Only one stretch of the data is wanted: the line containing "PRÉ, conectividade e", the line containing "resistência e revestido", and every line between them, copied exactly.

[Transcribed page contents]
+++

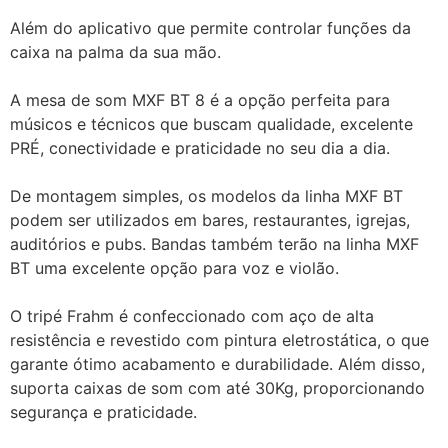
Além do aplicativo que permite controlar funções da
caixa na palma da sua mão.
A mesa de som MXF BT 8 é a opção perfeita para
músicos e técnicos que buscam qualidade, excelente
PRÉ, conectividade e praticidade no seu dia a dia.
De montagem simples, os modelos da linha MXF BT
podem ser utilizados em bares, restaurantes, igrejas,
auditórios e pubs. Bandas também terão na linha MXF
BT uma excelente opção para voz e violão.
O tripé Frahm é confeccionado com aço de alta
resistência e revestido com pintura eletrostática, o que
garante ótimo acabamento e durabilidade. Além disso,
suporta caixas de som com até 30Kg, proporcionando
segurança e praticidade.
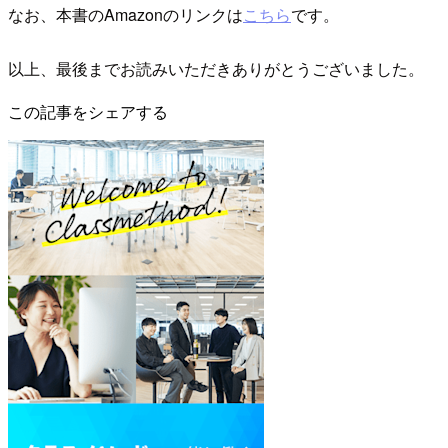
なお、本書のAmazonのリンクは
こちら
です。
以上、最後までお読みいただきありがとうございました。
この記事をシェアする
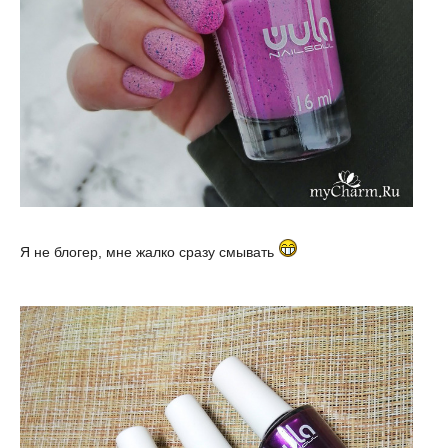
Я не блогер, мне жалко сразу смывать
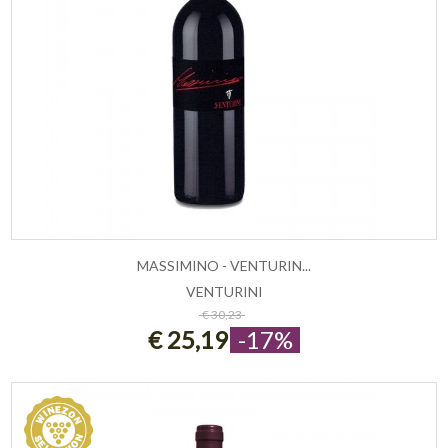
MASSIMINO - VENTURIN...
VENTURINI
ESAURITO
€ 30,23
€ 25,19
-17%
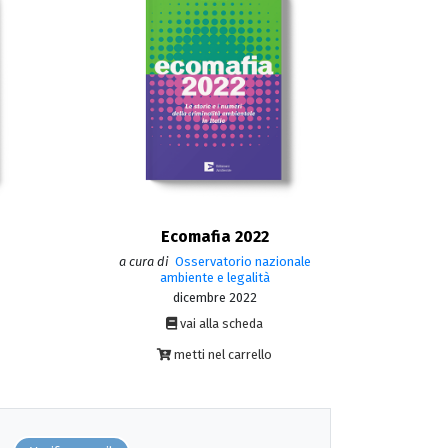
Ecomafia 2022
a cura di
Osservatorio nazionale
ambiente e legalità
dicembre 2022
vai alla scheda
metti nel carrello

+++

● **Solution for this task**
PRÉ, conectividade e praticidade no seu dia a dia.
De montagem simples, os modelos da linha MXF BT
podem ser utilizados em bares, restaurantes, igrejas,
auditórios e pubs. Bandas também terão na linha MXF
BT uma excelente opção para voz e violão.
O tripé Frahm é confeccionado com aço de alta
resistência e revestido com pintura eletrostática, o que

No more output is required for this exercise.